Write out, without any change, the lines in the material below that run from the line with "-113,22 +113,22 @@" through the line with "background:#fff; font-size:16px; color:#222;", both included.
"""
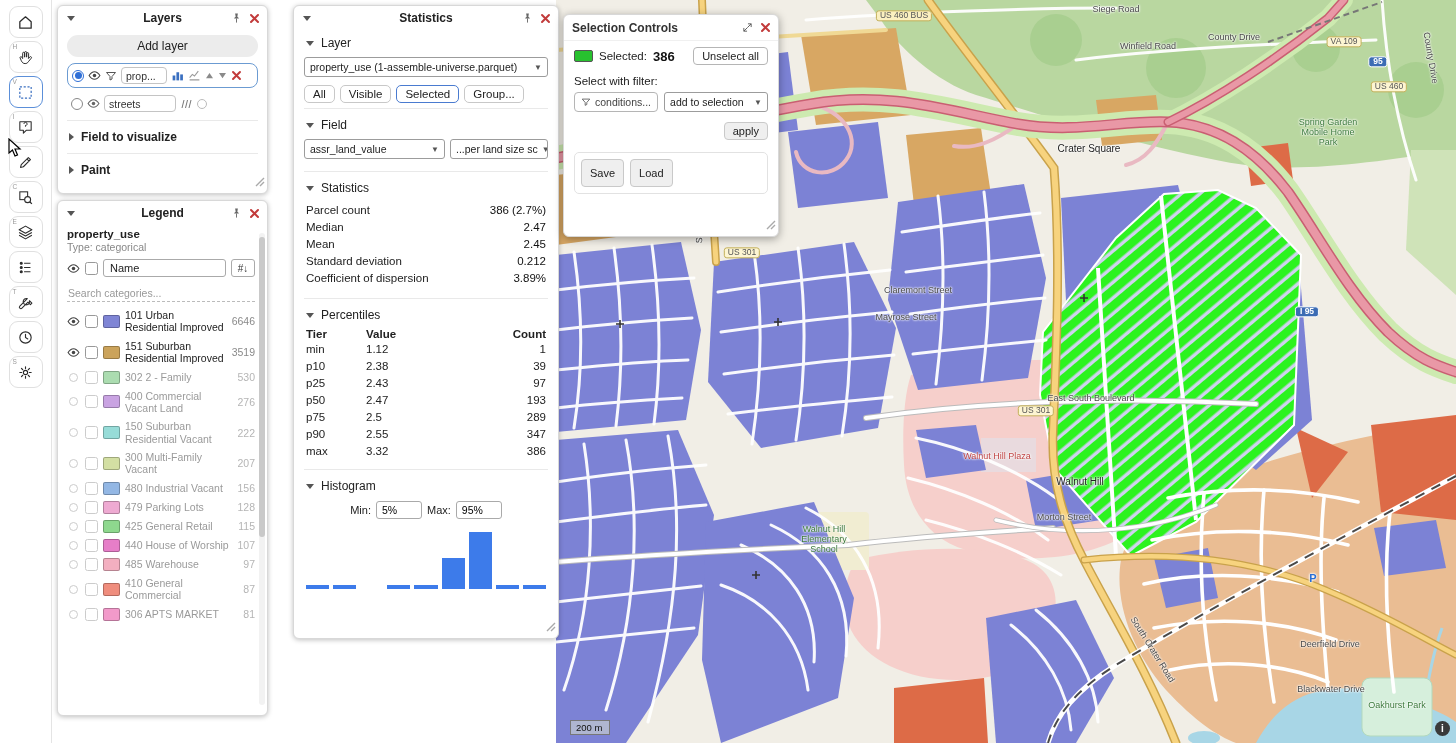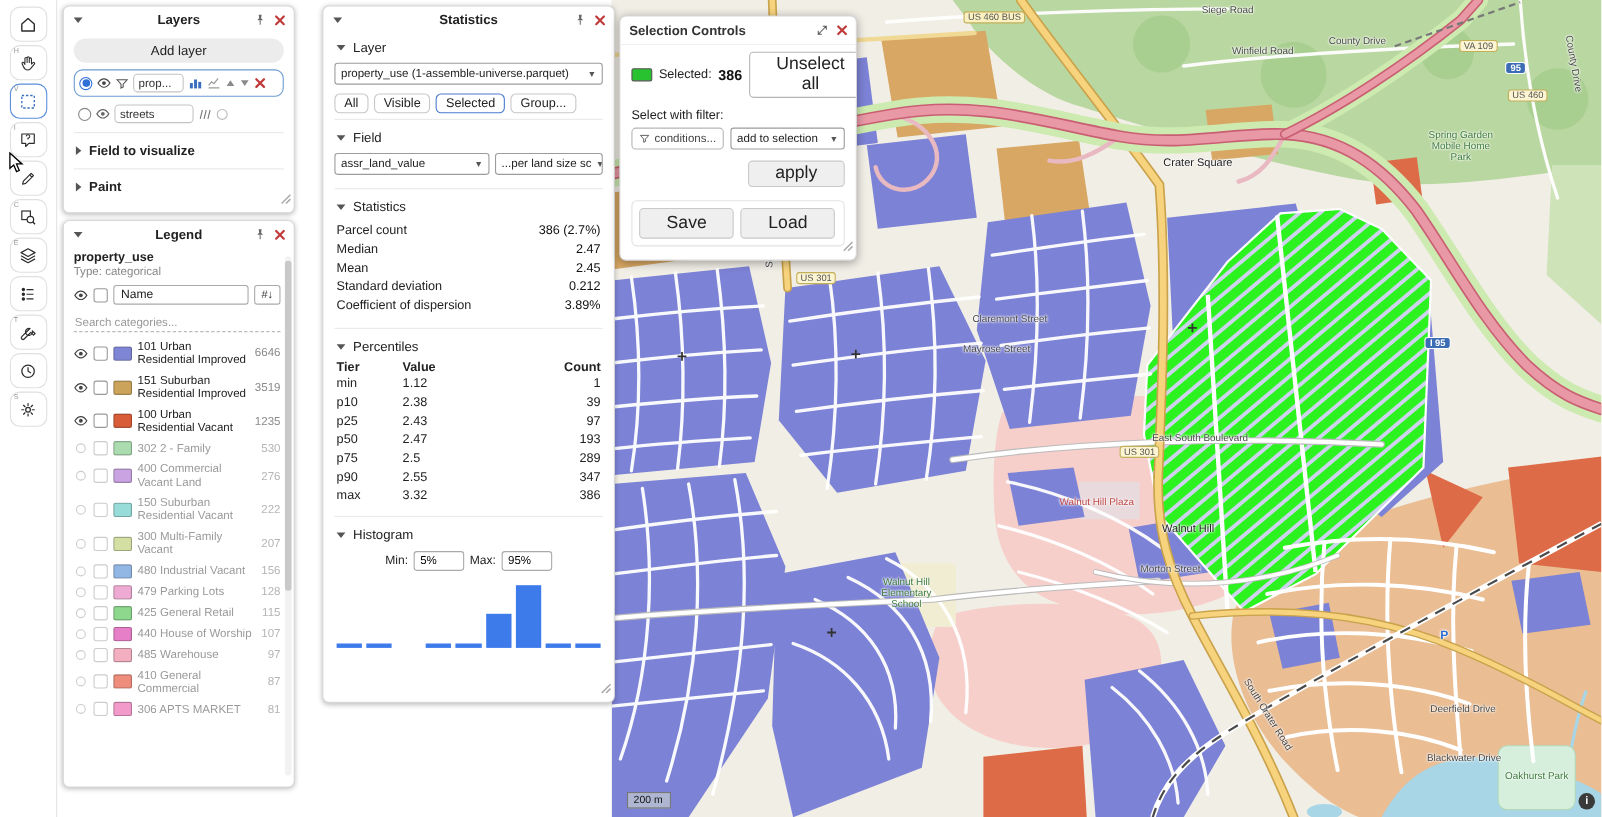--- a/index.html
+++ b/index.html
@@ -113,22 +113,22 @@
 
   
   .sel-panel { left:563px; top:14px; width:216px; height:223px; box-shadow:0 2px 9px rgba(0,0,0,0.35); }
   .sel-panel .phead { height:26px; border-bottom:1px solid #f0f0f0; }
   .sel-title { font-size:12px; font-weight:bold; color:#333; }
   .sel-body { padding:6px 10px; }
   .selrow { display:flex; align-items:center; gap:6px; }
   .gswatch { width:19px; height:12px; border:1px solid #555; border-radius:2px; flex:none; }
   .sel-lab { font-size:11.5px; color:#222; }
   .sel-count { font-size:13px; font-weight:bold; color:#111; flex:1; }
-  .btn { border:1px solid #b5b5b5; border-radius:4px; background:#fff; font-size:16px; color:#222;
-    padding:2px 24px; cursor:pointer; font-family:inherit; }
+  .btn { border:1px solid #b5b5b5; border-radius:4px; background:#fff; font-size:11px; color:#222;
+    padding:2px 8px; cursor:pointer; font-family:inherit; }
   .btn.gray { background:#efefef; border-color:#c9c9c9; }
   .filter-lab { font-size:11.5px; color:#222; margin:10px 0 5px; }
   .cond { display:flex; align-items:center; gap:4px; border:1px solid #b5b5b5; border-radius:4px; height:20px;
     padding:0 6px; font-size:10.5px; color:#444; cursor:pointer; }
   .applyrow { display:flex; justify-content:flex-end; margin-top:10px; }
   .saveload { margin-top:12px; border:1px solid #e2e2e2; border-radius:5px; padding:6px; height:42px; display:flex; gap:6px; }
 </style>
 </head>
 <body>
 
@@ -554,32 +554,20 @@
               <svg width="13" height="13" viewBox="0 0 24 24">
                 <path d="M2 12C5.5 6.5 9 5 12 5s6.5 1.5 10 7c-3.5 5.5-7 7-10 7S5.5 17.5 2 12Z" fill="none" stroke="#444" stroke-width="2"></path>
                 <circle cx="12" cy="12" r="3.2" fill="#444"></circle>
               </svg>
             </span>
             <span class="cbx"></span>
             <span class="sw" style="background:#cba35b"></span>
             <span class="cname">151 Suburban Residential Improved</span>
             <span class="ccount">3519</span>
           </div>
-          <div class="cat">
-            <span class="ceye">
-              <svg width="13" height="13" viewBox="0 0 24 24">
-                <path d="M2 12C5.5 6.5 9 5 12 5s6.5 1.5 10 7c-3.5 5.5-7 7-10 7S5.5 17.5 2 12Z" fill="none" stroke="#444" stroke-width="2"></path>
-                <circle cx="12" cy="12" r="3.2" fill="#444"></circle>
-              </svg>
-            </span>
-            <span class="cbx"></span>
-            <span class="sw" style="background:#d85c38"></span>
-            <span class="cname">100 Urban Residential Vacant</span>
-            <span class="ccount">1235</span>
-          </div>
           <div class="cat dim">
             <span class="ceye">
               <i class="offdot"></i>
             </span>
             <span class="cbx"></span>
             <span class="sw" style="background:#abdcb0"></span>
             <span class="cname">302 2 - Family</span>
             <span class="ccount">530</span>
           </div>
           <div class="cat dim">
"""
* [Exercise output]
@@ -113,22 +113,22 @@
 
   
   .sel-panel { left:563px; top:14px; width:216px; height:223px; box-shadow:0 2px 9px rgba(0,0,0,0.35); }
   .sel-panel .phead { height:26px; border-bottom:1px solid #f0f0f0; }
   .sel-title { font-size:12px; font-weight:bold; color:#333; }
   .sel-body { padding:6px 10px; }
   .selrow { display:flex; align-items:center; gap:6px; }
   .gswatch { width:19px; height:12px; border:1px solid #555; border-radius:2px; flex:none; }
   .sel-lab { font-size:11.5px; color:#222; }
   .sel-count { font-size:13px; font-weight:bold; color:#111; flex:1; }
-  .btn { border:1px solid #b5b5b5; border-radius:4px; background:#fff; font-size:16px; color:#222;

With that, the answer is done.